1.5k stars 175 forks source link

What is the purpose of the zero_head parameter? #10

Open issamemari opened 4 years ago

issamemari commented 4 years ago

https://github.com/google-research/big_transfer/blob/6c83d6459e009fa89d84c1e904611e9b162e6eff/bit_pytorch/models.py#L165

Hi there! I'm wondering what is the purpose of this zero_head parameter. It seems to me that if it is set to True then the weights of the head are initialized to zero, which causes the network to always output zeros for whatever input, and renders any further fine tuning of the model useless.

Should this be replaced with random initialization? Or maybe removed altogether, which lets PyTorch takes care of initializing the head?

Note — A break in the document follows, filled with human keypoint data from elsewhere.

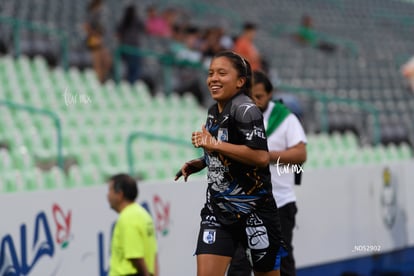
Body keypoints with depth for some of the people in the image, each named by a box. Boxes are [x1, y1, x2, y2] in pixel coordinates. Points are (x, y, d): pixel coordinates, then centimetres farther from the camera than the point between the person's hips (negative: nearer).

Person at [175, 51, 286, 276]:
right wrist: (198, 164, 10)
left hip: (253, 210, -7)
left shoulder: (245, 109, -14)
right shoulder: (214, 112, 12)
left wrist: (214, 144, -22)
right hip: (217, 209, 7)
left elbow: (261, 157, -27)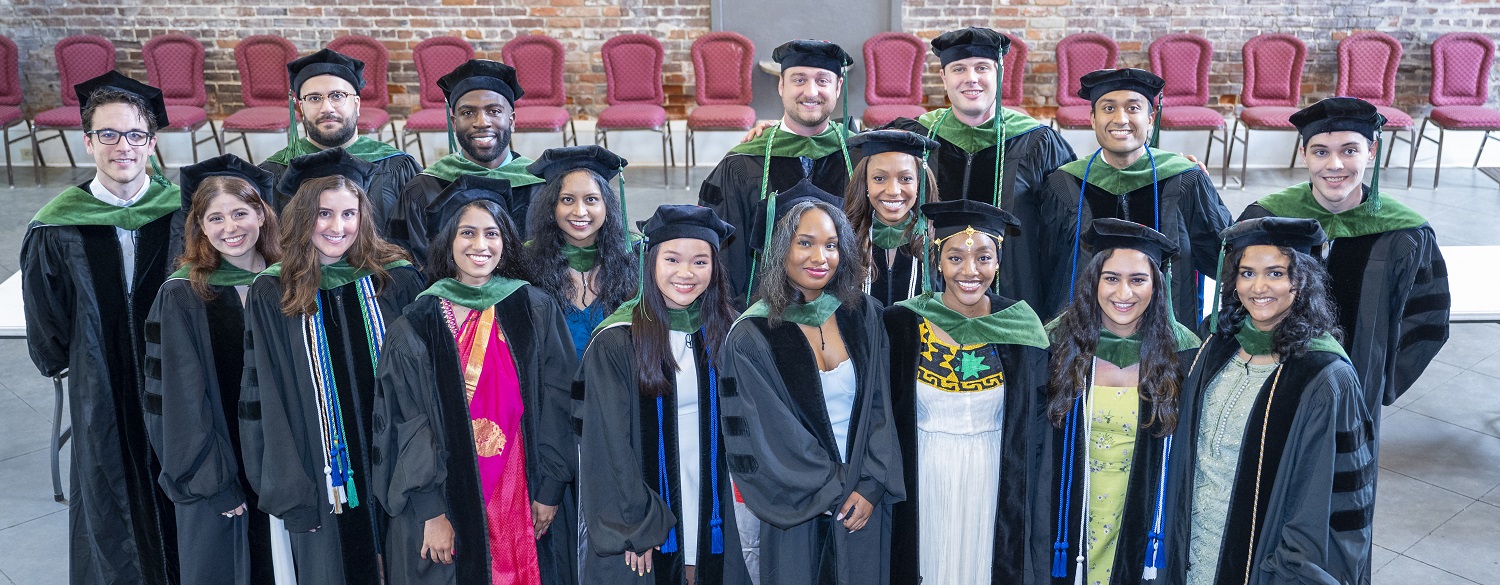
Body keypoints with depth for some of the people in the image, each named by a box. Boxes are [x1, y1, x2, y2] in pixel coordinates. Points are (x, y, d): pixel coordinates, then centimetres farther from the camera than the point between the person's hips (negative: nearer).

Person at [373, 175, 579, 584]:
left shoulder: (535, 311, 0)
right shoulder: (417, 325, -2)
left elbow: (556, 404, 0)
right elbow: (405, 423, -3)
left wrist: (549, 489, -4)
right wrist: (431, 511, -9)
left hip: (522, 499, 1)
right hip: (448, 504, 0)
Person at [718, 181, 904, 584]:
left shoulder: (863, 314, -2)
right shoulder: (752, 337, -13)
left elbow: (881, 405, -1)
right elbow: (773, 438, -12)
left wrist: (871, 485, -9)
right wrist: (835, 491, -11)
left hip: (865, 502, 3)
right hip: (797, 507, -3)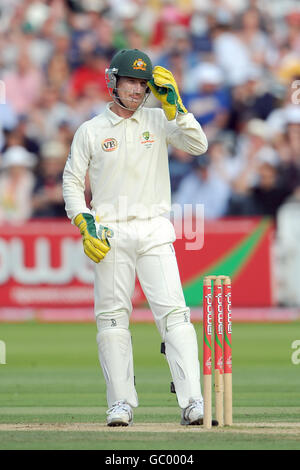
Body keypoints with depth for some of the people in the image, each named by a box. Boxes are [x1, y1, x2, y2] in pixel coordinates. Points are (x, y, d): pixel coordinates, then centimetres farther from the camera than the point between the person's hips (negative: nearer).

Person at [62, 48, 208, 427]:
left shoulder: (158, 120, 9)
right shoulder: (90, 131, 7)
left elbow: (198, 145, -3)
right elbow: (72, 181, 9)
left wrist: (173, 104, -11)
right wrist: (84, 224, -5)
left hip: (155, 231, 0)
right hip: (110, 235, 0)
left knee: (173, 312, -10)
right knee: (112, 317, -1)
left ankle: (192, 402, -16)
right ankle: (121, 403, 6)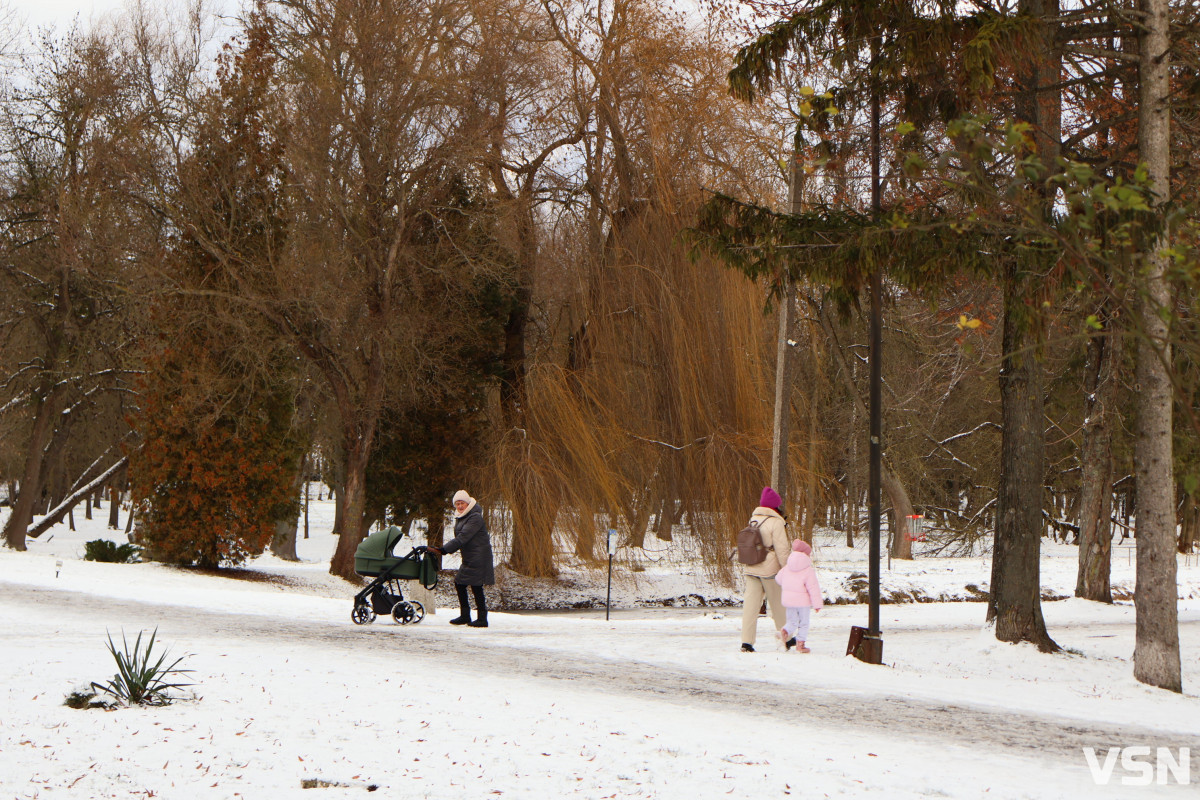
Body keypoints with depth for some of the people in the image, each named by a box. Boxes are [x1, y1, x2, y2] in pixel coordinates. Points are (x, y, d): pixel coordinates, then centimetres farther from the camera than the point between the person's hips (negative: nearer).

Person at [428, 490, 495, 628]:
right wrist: (442, 549, 6)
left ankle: (482, 619, -3)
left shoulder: (475, 518, -16)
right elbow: (459, 539, 19)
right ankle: (465, 616, 21)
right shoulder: (460, 518, 15)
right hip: (468, 559, 10)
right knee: (459, 583, 11)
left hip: (479, 558, -10)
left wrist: (443, 550, -26)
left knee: (476, 586, -9)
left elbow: (462, 538, -23)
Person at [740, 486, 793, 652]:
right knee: (778, 606, 9)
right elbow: (782, 549, -12)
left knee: (750, 603, 1)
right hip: (770, 570, -5)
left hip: (750, 569, 5)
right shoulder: (775, 522, -12)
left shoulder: (752, 520, 9)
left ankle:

ademyanchuk commented 4 years ago

Hi. I was curious about it as well. I tried both approaches: zero init of head convolutional layer and let torch init it as usual. I reproduced few-shot example as in colab notebook. Both of the ways seems to learn reasonable weights and biases. But pytorch default init didn't achieve test result in range 78%-85%, only ~73%.

So, my guess that zero initialization is some sort of heuristic. Might be, it is easier (esp. for few-shot training) to learn weights for specific class features from zero in the first hand and do not try unlearning other weights and make them closer to zero.

Still, really interested how authors explain this. Thanks for your work!

lucasb-eyer commented 4 years ago

@ademyanchuk is correct, when doing any kind of training (such as fine-tuning), initializing the head to zero is common practice and stabilizes training. The OP statement of "and renders any further fine tuning of the model useless" is just wrong.

The only reason not to initialize it to zero is if you want to use our original pre-trained head, for example if you are interested in the ImageNet-21k class-space. Please see the colabs for examples of this.

abhiagwl4262 commented 3 years ago

@lucasb-eyer So what do you think, in what cases I should not initialize the head with zeros? Can you think of a problem statement where I should not initialize with zeros?